Sales taxes are an important source of revenue for U.S. states. A key parameter that determines the marginal excess burden associated with this tax is the elasticity of the consumption tax base with respect to the tax rate. We study empirically how an important development in U.S. sales tax policy—the requirement of online retailers to remit the sales tax instead of the consumer—impacts this elasticity using quasi-experimental variation from the staggered state-wise introduction of Voluntary Collection Agreements (VCAs). Using detailed purchase data from the Nielsen Consumer Panel and monthly, zip-code level information on local sales tax rates, we find that consumers reduce their online expenditure after the introduction of VCAs, consistent with an increase in compliance with sales taxes on online sales and suggesting that consumers took note of the tax change. We test whether consumers are less responsive to sales tax rate changes and more responsive to sales tax holidays as a result. On average, we do not find evidence of an impact of the remittance rule change on the elasticity of the tax base with respect to the tax rate.

"Taxpayer Responses to Third-Party Income Reporting: Preliminary Evidence from a Natural Experiment in the Taxicab Industry" (w. Bibek Adhikari, James Alm, Brett Collins, and Michael Sebastiani)

This paper uses confidential tax returns data from sole-proprietor businesses to estimate behavioral responses to the introduction of Form 1099-K, a third-party income reporting mandate that requires credit card companies to report to the Internal Revenue Service the gross amount of all payment transactions that businesses receive through their electronic payment systems. We estimate the causal impact of Form 1099-K on business reporting by exploiting a natural experiment in which many cities in the U.S. passed their own ordinances mandating that taxicab drivers install credit card readers in their vehicles, while other cities did not pass such ordinances. We find that taxpayers respond to third-party information reporting in offsetting ways. In particular, we find that firms from cities with mandatory credit card ordinances reported more receipts after the introduction of Form 1099-K compared to similar firms from cities without mandatory credit card ordinances, but they also reported an essentially offsetting increase in expenses. Overall, the net impact of third-party information reporting led to small and statistically insignificant changes in taxable income. These results are robust to a variety of alternative specifications and placebo tests.

Short pieces (*Draft available on request)

“Dead, But Not Gone? An Empirical Study of the 2000 OECD Model Ar. 14 ‘Discontinuation’” *

In 2000, the OECD eliminated Ar. 14 “Independent Professional Services” from the Model Tax Convention on Income and Capital, consolidating taxation of non-employee high skilled labor income with other business income under Ar. 7 “Business Profits.” Reception to this consolidation was decidedly mixed, perhaps reflecting suspicion that the change was perceived to afford differential benefits to certain countries based on their labor market characteristics. Using data on treaty agreement provisions, I examine the empirical translation of Ar. 14 elimination from the OECD model into agreements signed by states in agreements signed after 2000. I then explore whether non-adoption can be explained by differences in states’ economic fundamentals that could render consolidation asymmetrically beneficial.

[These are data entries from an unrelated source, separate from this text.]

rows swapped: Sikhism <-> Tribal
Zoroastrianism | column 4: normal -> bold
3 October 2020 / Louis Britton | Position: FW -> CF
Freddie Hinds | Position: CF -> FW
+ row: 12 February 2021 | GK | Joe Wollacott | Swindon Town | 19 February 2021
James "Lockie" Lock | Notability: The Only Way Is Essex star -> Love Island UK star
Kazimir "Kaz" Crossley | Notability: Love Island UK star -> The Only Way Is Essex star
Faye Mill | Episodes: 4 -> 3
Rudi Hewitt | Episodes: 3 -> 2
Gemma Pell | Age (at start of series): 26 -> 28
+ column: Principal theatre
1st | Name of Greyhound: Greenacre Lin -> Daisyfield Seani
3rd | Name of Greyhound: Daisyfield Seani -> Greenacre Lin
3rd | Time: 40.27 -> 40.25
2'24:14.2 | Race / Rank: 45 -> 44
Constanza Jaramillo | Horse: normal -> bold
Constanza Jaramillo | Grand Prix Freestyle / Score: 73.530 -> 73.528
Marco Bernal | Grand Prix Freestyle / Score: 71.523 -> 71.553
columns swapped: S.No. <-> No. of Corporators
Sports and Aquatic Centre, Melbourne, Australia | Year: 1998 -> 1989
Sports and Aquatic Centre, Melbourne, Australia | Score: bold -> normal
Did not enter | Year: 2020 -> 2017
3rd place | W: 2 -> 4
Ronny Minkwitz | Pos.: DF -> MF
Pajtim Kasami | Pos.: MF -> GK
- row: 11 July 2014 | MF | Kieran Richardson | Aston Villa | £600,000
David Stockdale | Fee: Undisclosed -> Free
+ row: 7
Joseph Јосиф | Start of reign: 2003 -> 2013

Finally, I explore whether there is any evidence that adopting states invested more in professional education in response to expanded scope of resident income taxation. This last question can be situated in an extensive literature, which seeks to disentangle real economic responses to tax law changes from comparatively superficial evasion response. The empirical analysis may also illuminate whether and the extent to which model tax provision changes are incorporated into binding bilateral treaty agreements by states with fundamentally different economic interests.

“Cary Brown Doesn’t Work in America’s New (Labor) Economy: Where Non-Equivalence Will Matter for a U.S. Consumption Tax” *

For more than a decade, US tax revenue has failed to keep pace with the growing costs of popular entitlements. Corporate inversions to avoid the US corporate tax inspire public censure and demands for reform. Since a dramatic political reversal by Australia in 2000, the US has existed in a class by itself among OECD countries in not having a national consumption tax. Renewed interest in the mechanics of implementing a US consumption tax provides an opportunity to review the existing literature on the equivalence between a post-paid Value Added Tax (VAT) and a pre-paid Payroll Tax (PRT). I argue that, in the US context, the equivalence between these two taxes breaks down most significantly due to the PRT’s full exemption of economic rents and the pressure a PRT would exert on traditional employment relationships.